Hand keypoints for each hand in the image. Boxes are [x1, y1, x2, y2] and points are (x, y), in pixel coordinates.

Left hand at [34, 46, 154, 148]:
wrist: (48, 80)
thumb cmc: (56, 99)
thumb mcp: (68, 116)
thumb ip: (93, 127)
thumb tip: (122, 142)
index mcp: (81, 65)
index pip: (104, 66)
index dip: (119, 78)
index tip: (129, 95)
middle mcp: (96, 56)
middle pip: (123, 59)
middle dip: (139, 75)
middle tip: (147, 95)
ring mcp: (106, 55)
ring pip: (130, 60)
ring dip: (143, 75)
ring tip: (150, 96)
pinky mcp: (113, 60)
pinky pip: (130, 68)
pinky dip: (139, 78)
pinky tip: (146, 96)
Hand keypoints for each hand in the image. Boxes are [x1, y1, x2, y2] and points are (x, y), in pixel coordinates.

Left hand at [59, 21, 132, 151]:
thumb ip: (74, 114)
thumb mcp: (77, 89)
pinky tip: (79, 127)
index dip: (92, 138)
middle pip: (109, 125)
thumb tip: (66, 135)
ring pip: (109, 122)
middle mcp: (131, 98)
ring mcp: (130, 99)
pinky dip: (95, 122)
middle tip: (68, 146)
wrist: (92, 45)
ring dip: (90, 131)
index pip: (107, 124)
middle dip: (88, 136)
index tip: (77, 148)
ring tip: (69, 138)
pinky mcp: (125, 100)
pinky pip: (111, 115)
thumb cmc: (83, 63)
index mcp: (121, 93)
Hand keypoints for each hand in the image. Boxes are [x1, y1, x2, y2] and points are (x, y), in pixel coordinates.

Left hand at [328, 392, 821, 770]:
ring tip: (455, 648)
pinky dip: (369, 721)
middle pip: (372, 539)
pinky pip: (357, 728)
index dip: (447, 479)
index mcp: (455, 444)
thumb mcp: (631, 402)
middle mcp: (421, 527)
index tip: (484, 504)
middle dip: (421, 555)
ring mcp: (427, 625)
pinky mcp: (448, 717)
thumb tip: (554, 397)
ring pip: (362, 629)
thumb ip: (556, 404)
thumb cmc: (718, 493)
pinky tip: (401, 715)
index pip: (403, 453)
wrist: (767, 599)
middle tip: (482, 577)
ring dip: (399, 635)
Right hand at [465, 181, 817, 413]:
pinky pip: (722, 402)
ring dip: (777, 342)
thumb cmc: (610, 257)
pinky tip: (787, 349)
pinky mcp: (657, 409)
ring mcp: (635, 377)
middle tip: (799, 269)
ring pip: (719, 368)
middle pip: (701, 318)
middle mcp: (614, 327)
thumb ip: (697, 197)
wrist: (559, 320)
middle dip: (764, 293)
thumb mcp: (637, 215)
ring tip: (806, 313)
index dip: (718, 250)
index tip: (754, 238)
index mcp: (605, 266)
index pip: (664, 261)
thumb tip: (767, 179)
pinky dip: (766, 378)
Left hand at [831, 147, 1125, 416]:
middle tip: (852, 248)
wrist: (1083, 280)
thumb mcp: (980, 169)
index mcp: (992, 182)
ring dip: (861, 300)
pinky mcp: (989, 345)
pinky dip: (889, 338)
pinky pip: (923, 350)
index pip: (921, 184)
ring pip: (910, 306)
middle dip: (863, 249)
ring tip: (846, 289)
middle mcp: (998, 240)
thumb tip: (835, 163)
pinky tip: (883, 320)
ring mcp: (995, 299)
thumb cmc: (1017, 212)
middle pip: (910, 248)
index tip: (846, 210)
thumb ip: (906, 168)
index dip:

### Task details
Line by line, print the records above exactly as they stand.

### Task result
Hand keypoints for each hand in the image. Boxes are [x1, y1, x2, y2] and points are (x, y), in pixel coordinates.

Left hand at [34, 46, 154, 148]:
wrist: (48, 80)
thumb cmc: (56, 99)
thumb mcp: (68, 116)
thumb ip: (93, 127)
thumb tip: (122, 142)
index mcp: (81, 65)
index pip: (104, 66)
index dip: (119, 78)
index tip: (129, 95)
middle mcp: (96, 56)
middle pip: (123, 59)
middle dip: (139, 75)
middle tip: (147, 95)
ring mcp: (106, 55)
ring pip: (130, 60)
ring dip: (143, 75)
ring tip: (150, 96)
pinky mcp: (113, 60)
pinky pip: (130, 68)
pinky dip: (139, 78)
pinky tip: (146, 96)
Hand keypoints for each hand in the image. Boxes are [x1, y1, x2, y2] and points are (x, y), in pixel coordinates.

Left hand at [59, 21, 132, 151]:
thumb ip: (74, 114)
thumb mcp: (77, 89)
pinky tip: (79, 127)
index dip: (92, 138)
middle pip: (109, 125)
thumb tip: (66, 135)
ring pip: (109, 122)
middle mcp: (131, 98)
ring mcp: (130, 99)
pinky dip: (95, 122)
middle tip: (68, 146)
wrist: (92, 45)
ring dip: (90, 131)
index pip: (107, 124)
middle dip: (88, 136)
index tip: (77, 148)
ring tip: (69, 138)
pinky mcp: (125, 100)
pinky pip: (111, 115)
thumb cmc: (83, 63)
index mcp: (121, 93)
Hand keypoints for each hand in the image. Boxes are [x1, y1, x2, y2] and points are (x, y), in pixel coordinates.

Left hand at [328, 392, 821, 770]:
ring tip: (455, 648)
pinky dip: (369, 721)
middle pip: (372, 539)
pinky pip: (357, 728)
index dip: (447, 479)
index mcp: (455, 444)
thumb mcp: (631, 402)
middle mcp: (421, 527)
index tip: (484, 504)
middle dip: (421, 555)
ring mcp: (427, 625)
pinky mcp: (448, 717)
thumb tip: (554, 397)
ring pip: (362, 629)
thumb ip: (556, 404)
thumb cmc: (718, 493)
pinky tip: (401, 715)
index pip: (403, 453)
wrist: (767, 599)
middle tip: (482, 577)
ring dip: (399, 635)
Right hand at [465, 181, 817, 413]:
pinky pip: (722, 402)
ring dip: (777, 342)
thumb cmc: (610, 257)
pinky tip: (787, 349)
pinky mcp: (657, 409)
ring mcp: (635, 377)
middle tip: (799, 269)
ring pip: (719, 368)
middle pip: (701, 318)
middle mcp: (614, 327)
thumb ip: (697, 197)
wrist: (559, 320)
middle dip: (764, 293)
thumb mcp: (637, 215)
ring tip: (806, 313)
index dip: (718, 250)
index tip: (754, 238)
index mcp: (605, 266)
index pip: (664, 261)
thumb tip: (767, 179)
pinky dip: (766, 378)
Left hand at [831, 147, 1125, 416]:
middle tip: (852, 248)
wrist: (1083, 280)
thumb mcp: (980, 169)
index mcp: (992, 182)
ring dip: (861, 300)
pinky mcp: (989, 345)
pinky dip: (889, 338)
pinky pip: (923, 350)
index pip: (921, 184)
ring pip: (910, 306)
middle dip: (863, 249)
ring tip: (846, 289)
middle mcp: (998, 240)
thumb tip: (835, 163)
pinky tip: (883, 320)
ring mcp: (995, 299)
thumb cmc: (1017, 212)
middle pip: (910, 248)
index tip: (846, 210)
thumb ip: (906, 168)
index dip:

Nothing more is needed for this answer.